Brunner: Genehmigung der S7 widerspricht Pariser Weltklimavertrag völlig

Grüne: Ostabschnitt im Südburgenland bringt nur Lärm, Luftverschmutzung und Nachteile für regionale Wirtschaft

Wien (OTS) - 15 Jahre nach Start des Projektvorhabens und neun Jahre nach Start des Verfahrens gibt es jetzt einen positiven Entscheid für den Ostabschnitt der Schnellstraße S7 im Südburgenland. "Abgesehen davon, dass der Bescheid in einigen Punkten inhaltlich nicht korrekt ist, ist dieser Entscheid, kurz nach dem Weltklimavertrag, besonders skurril: Alle Staaten dieser Erde haben beschlossen, dass das Zeitalter der fossilen Energien zu Ende ist. Wenige Monate danach erteilt das Verkehrsministerium einen positiven Bescheid für eine unsinnige Autobahn, die fossile Energien weiter einzementiert. Diese Autobahn bringt niemandem etwas außer Lärm, Luftverschmutzung und Nachteile für die regionale Wirtschaft", kritisiert die Umwelt- und Energiesprecherin der Grünen, Christiane Brunner.
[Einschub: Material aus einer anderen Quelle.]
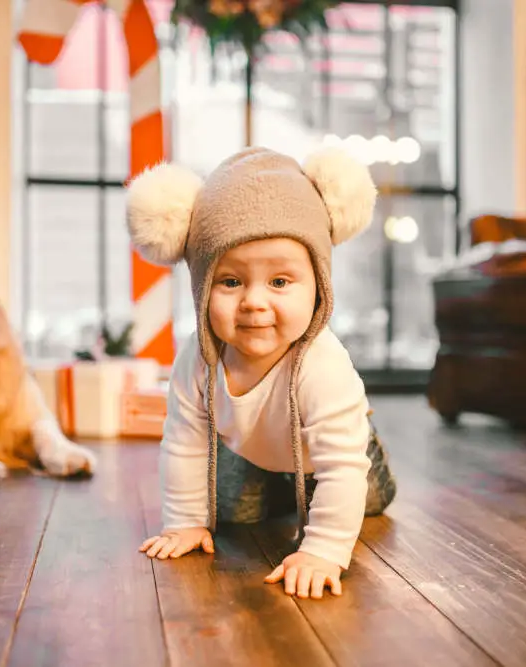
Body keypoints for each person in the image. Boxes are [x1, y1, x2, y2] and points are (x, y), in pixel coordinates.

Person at [126, 146, 397, 600]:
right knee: (229, 513)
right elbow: (185, 441)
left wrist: (323, 551)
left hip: (328, 452)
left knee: (364, 501)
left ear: (318, 288)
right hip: (250, 448)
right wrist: (186, 521)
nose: (254, 302)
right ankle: (279, 488)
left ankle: (341, 468)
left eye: (279, 282)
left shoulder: (322, 364)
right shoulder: (199, 360)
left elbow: (341, 467)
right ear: (200, 287)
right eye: (230, 282)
"Entlastungen und kleinräumige Umfahrungen zur Entlastung von AnrainerInnen der B65 hätten in den vergangenen 15 Jahren ganz sicher schneller, effizienter und kostengünstiger durchgeführt werden können", meint Brunner.
In diesem Punkt ist auch der Bescheid inhaltlich falsch. In der Entgegnung zu Entlastungsmaßnahmen wird so getan, als ob Tempolimits und Tonnage-Beschränkungen nach §43 StVO nur möglich wären, wenn gleichwertige oder bessere Alternativrouten angeboten werden. Davon ist in der StVO keine Rede.

"Wie unzeitgemäß dieses Saurier-Projekt ist, bestätigt das Verkehrsministerium im Genehmigungsbescheid selbst: Sie gestehen ein, dass über 27.500 Tonnen CO2 pro Jahr durch dieses Straßenprojekt zusätzlich ausgestoßen werden.
Wir Grüne gehen angesichts des Abgasskandals von wahrscheinlich 40.000 Tonnen pro Jahr aus", meint Brunner. Das macht die Hälfte der mit rund 80 Mio. Steuergeld erreichten CO2-Einsparungen durch thermische Sanierung von Betrieben und Wohnbauten wieder zunichte. "Straßenbau ist also ein sehr schlechtes Geschäft für Klima und SteuerzahlerInnen."

"Darüber hinaus wird im Bescheid argumentiert, es gäbe kein Verlagerungspotenzial auf die Schiene. Gegen den Ausbau des Öffentlichen Verkehrs werden die hohen Kosten angeführt, aber dieses Argument gilt für die S7 mindestens genau so, da sie zu den unwirtschaftlichsten Projekten in Österreich zählt", argumentiert Brunner.
"Die S7 ist nach wie vor unnötig, eine reine Geldverschwendung, kontraproduktiv für die Entwicklung der Region und schlecht für Umwelt und Klima."
Brunner geht davon aus, dass es viele Einsprüche gegen diesen Bescheid geben wird und sich die weiteren Instanzen noch einmal intensiv mit diesem Projekt auseinandersetzen werden. Die Grünen werden die Betroffenen darüber informieren welche Rechtsmöglichkeiten möglich sind.